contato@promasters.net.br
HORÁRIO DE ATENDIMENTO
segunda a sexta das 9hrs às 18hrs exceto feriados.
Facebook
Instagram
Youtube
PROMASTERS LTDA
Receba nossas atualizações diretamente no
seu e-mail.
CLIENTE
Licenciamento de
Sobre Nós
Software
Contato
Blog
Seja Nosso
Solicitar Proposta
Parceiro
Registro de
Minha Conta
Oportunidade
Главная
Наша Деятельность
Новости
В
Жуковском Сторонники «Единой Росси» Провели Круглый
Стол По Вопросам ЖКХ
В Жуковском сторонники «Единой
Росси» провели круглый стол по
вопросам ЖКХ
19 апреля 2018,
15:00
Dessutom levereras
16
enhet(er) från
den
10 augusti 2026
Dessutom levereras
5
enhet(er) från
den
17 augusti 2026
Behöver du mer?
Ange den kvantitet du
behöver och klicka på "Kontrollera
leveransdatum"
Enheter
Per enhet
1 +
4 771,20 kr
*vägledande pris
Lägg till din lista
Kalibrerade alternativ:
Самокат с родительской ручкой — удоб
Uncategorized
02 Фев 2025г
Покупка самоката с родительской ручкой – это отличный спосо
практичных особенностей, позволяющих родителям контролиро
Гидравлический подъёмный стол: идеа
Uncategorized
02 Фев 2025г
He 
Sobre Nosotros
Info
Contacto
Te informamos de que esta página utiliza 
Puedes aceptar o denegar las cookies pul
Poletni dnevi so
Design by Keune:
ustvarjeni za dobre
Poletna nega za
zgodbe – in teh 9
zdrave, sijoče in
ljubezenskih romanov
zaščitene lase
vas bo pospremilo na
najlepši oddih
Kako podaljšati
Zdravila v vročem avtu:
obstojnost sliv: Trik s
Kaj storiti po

> Your task: Print the lines of the entries, exactly, from the one containing "Покупка самоката с" down to the final line, and leave out all the others.

> Task response:
Покупка самоката с родительской ручкой – это отличный спосо
практичных особенностей, позволяющих родителям контролиро
Гидравлический подъёмный стол: идеа
Uncategorized
02 Фев 2025г
He 
Sobre Nosotros
Info
Contacto
Te informamos de que esta página utiliza 
Puedes aceptar o denegar las cookies pul
Poletni dnevi so
Design by Keune:
ustvarjeni za dobre
Poletna nega za
zgodbe – in teh 9
zdrave, sijoče in
ljubezenskih romanov
zaščitene lase
vas bo pospremilo na
najlepši oddih
Kako podaljšati
Zdravila v vročem avtu:
obstojnost sliv: Trik s
Kaj storiti po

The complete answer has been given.